Additionally, we will take part in the planning and execution of an annual health fair. It is a two-day event that over 1000 people attend annually. The NGOs that attend offer a number of services including testing for HIV, malaria, diabetes, and syphilis. Health professionals also offer seminars on topics such as water sanitation, malaria, family planning, and antenatal care at the event. Our role lies in organization. We will be contacting the applicable parties requesting their attendance, securing a location, holding meetings with relevant stakeholders, inviting schools to attend, inviting a guest of honor, and securing funds.
My principal individual project is a research project on the effectiveness of group counseling for improving community-based orphans emotional outcomes. I aim to offer follow-up health and emotional assessments to 35 children whose emotional and physical health was measured last year in a study conducted by Grace Zhou, who was also a duke student. By following up on Grace’s analysis and extending it, increasing the sample size, we hope to judge how access to mental health services affects the well being of community-based orphans. To provide a control, I will offer the same emotional assessments to 20 random community-based orphans who have not been attending the counseling sessions.
To gain information on the program from varied perspectives, I will also conduct focus group sessions with local primary school teachers (certified as counselors and not certified), local community leaders, and relevant stakeholders in the project in order to understand how these parties view the counseling program and the community-based orphan problem in Naama. Genny, Robinah, and I will also assist in a number of small projects, including holding an educational soccer tournament, teaching in Naama Millennium Preparatory, and assisting with the creation of a small library. Genny's Mom managed to transport 250 pounds of books to Kampala in April, and Robinah is currently cataloging them for the library! Thanks to the Blue Thong Club, TCMS, Pat Moxley, and many other donors for their generous support! We also managed to (ostensibly) increase the benefits of our travel by stuffing our bags with 150 pounds of medical supplies for a clinic in Naama (and maybe Mityana Hospital) thanks to John Lohnes and Duke Remedy - an absolutely fantastic program that "recover(s) usable surplus medical supplies and distribute them via Duke-affiliated projects to areas of need overseas." For those of you who made it this far.. first off WOW. I even skimmed it and I wrote it! Second, I promise this will be the longest blog I ever write.
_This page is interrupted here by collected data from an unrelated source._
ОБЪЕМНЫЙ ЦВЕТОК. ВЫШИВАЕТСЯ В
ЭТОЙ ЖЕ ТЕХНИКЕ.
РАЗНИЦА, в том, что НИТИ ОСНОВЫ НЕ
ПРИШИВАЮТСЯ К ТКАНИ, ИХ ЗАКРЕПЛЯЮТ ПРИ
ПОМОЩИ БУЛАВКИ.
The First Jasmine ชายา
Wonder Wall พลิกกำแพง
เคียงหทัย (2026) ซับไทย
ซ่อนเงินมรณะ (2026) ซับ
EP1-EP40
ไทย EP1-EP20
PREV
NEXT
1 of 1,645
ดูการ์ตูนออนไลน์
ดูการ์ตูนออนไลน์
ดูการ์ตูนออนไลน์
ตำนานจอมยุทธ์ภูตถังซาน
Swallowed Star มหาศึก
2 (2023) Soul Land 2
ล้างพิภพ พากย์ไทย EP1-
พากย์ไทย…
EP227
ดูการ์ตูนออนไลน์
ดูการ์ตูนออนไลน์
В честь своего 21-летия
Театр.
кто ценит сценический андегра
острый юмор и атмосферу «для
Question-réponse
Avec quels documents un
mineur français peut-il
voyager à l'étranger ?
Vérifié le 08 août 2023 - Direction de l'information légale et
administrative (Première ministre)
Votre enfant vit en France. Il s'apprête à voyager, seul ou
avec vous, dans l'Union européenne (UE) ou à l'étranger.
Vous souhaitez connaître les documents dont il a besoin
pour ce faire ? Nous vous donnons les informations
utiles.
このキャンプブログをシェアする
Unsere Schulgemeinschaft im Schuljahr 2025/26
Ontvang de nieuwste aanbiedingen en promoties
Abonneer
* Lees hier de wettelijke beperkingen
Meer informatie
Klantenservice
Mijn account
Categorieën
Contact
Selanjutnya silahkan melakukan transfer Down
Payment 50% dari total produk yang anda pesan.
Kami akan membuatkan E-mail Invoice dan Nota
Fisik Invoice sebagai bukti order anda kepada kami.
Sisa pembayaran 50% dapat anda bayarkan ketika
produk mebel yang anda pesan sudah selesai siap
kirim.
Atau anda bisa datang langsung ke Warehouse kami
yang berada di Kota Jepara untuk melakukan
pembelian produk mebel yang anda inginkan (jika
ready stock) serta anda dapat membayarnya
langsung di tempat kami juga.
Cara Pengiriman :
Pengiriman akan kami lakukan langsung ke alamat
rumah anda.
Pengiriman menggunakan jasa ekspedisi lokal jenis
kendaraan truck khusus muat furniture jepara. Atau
To end this tome, here is a beautiful quote:
"This is the true joy in life, being used for a purpose recognized by yourself as a mighty one. Being a force of nature instead of a feverish, selfish little clod of ailments and grievances, complaining that the world will not devote itself to making you happy. I am of the opinion that my life belongs to the whole community and as long as I live, it is my privilege to do for it what I can. I want to be thoroughly used up when I die, for the harder I work, the more I live. I rejoice in life for its own sake. Life is no brief candle to me. It is a sort of splendid torch which I have got hold of for the moment and I want to make it burn as brightly as possible before handing it on to future generations."